Thursday 16 May 2019

Can a democracy change its mind? (The Mytilenean debate)

The place is Athens, the year 428 B.C. The war between Sparta and Athens has been raging on for about three years now. Pericles, Athens’s most influential politician, died the previous year in the plague that swept the city. The city is in disarray.
More disturbing news: one of the city’s closest allies and member of the Delian League (something like an ancient NATO), Mytilene, has decided to secede and side with Sparta. The Spartans have decided to help them, but the powerful Athenian navy, which has control of the seas, manages to capture Mytilene with the support of the local pro-Athenian faction.
The Athenian general contacts Athens: What shall we do with Mytilene?
The Athenians assemble to discuss this. The opinion of Cleon, a strident populist, expertly exploits Athenian anxieties and feelings of betrayal and ends up dominating in the debate: Mytilenians must die.
A ship is dispatched to Mytilene to deliver the orders. While the ship is on its way, Athenians strongly opposed to this decision demand a new debate, which is approved.
In this second debate, Cleon is furious and accuses Athenians of being victims of their own pleasure of endless debates in political matters. He urges the population to uphold the decision and not to be traitors to themselves: a decision has been made and we should stick to it.
Diodotus speaks next in support of the opposing view, arguing that haste and anger are the two greatest obstacles to wise counsel. Using Cleon’s arguments against him, he reframes the question: it is not about Mytilene’s guilt or whether it is right for Athens to seek vengeance, but about what is in Athens’s best interests. Would the proposed death penalty deter a potential future revolt and support the efforts of the Mytilenean pro-Athenian faction or would it further alienate Mytilenians?
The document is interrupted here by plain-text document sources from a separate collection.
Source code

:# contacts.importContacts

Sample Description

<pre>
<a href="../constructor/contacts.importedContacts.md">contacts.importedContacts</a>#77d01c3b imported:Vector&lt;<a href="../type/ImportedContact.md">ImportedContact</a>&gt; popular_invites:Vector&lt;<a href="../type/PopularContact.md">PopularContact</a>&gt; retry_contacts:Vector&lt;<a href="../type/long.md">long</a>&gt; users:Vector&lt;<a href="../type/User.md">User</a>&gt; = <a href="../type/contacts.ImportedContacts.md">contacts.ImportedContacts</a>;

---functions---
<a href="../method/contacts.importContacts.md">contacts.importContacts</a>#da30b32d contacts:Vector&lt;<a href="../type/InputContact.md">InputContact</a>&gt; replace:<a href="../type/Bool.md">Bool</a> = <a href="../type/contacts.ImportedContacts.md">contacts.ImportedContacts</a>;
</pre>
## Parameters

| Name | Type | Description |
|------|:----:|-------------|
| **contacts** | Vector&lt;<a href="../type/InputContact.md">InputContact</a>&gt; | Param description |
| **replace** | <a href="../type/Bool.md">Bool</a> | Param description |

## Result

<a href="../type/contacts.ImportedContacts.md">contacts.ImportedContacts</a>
At the end of the second debate, Diodorus’s rational arguments have swayed the opinion of the assembly towards sparing the general population of Mytilene and executing only the leaders of the revolt. A second ship is dispatched to deliver the new decision and annul the first one. Perhaps because the first ship was in no rush to deliver such grave news, the second ship arrives first and the Mytileneans are spared.